Se tiene que tener en cuenta el coeficiente de porosidad del material que tiene el soporte, a fin de establecer la forma de aplicación del agua, así como la presión y cantidad necesaria.
Independientemente de estas consideraciones, se deberá contemplar la necesidad de secado forzado inmediatamente después de proyectada el agua, mediante calor o succión directa, como medida cautelar contra la aparición de futuras humedades.
Limpieza Química
Cuando la sal cristalizada no se disuelve directamente con agua, se requiere de la ayuda de algún tipo de producto químico que la disuelva. A este proceso se le denomina, limpieza química.
Hace años se hacia uso de vinagre en una solución del 10% que con su acidez facilitaba la disolución de las sales, sobre todo sulfatos. Actualmente se hace uso directo del ácido clorhídrico o se implementan gran variedad de productos comerciales que contienen diferentes porcentajes de ácido y que se aplican según la intensidad de la lesión. Cabe resaltar que el uso de estos productos implica mayor cantidad de agua y por consiguiente el peligro que conlleva esto a la hora de generar nuevas humedades.

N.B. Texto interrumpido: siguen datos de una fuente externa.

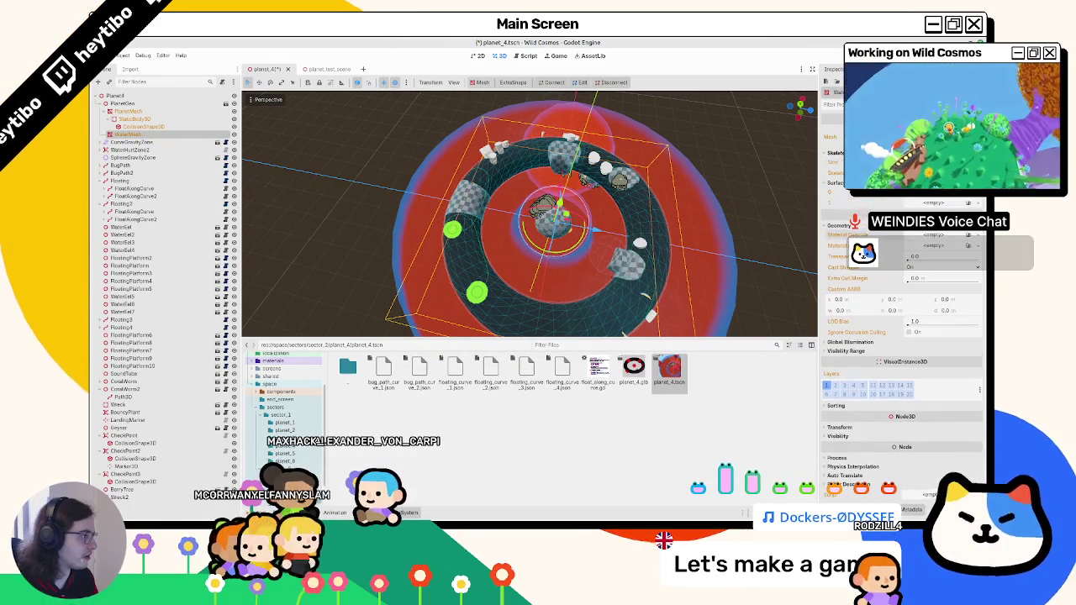
left_click(920, 204)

En cuanto al proceso de aplicación se siguen los mismos pasos que para el de limpieza natural en cuanto a cepillado y proyección del fluido.
Limpieza Mecánica
En raras ocasiones la sal se recristaliza formando costras mas o menos duras y difíciles de disolver, como el caso del sulfato potásico. Cuando ocurre ésto hay que emplear medios mecánicos para la eliminación de dichas placas. Es un proceso delicado que solo puede ser empleado por especialistas para asegurar que la zona a tratar se limita a la capa de sal y no hará daño al material superficial del paramento.
Los tipos de herramientas empleados son muy variados, pasando desde el simple cepillo de púas metálicas hasta el empleo de bujardas eléctricas o incluso el chorreado con diferentes materiales más o menos duros.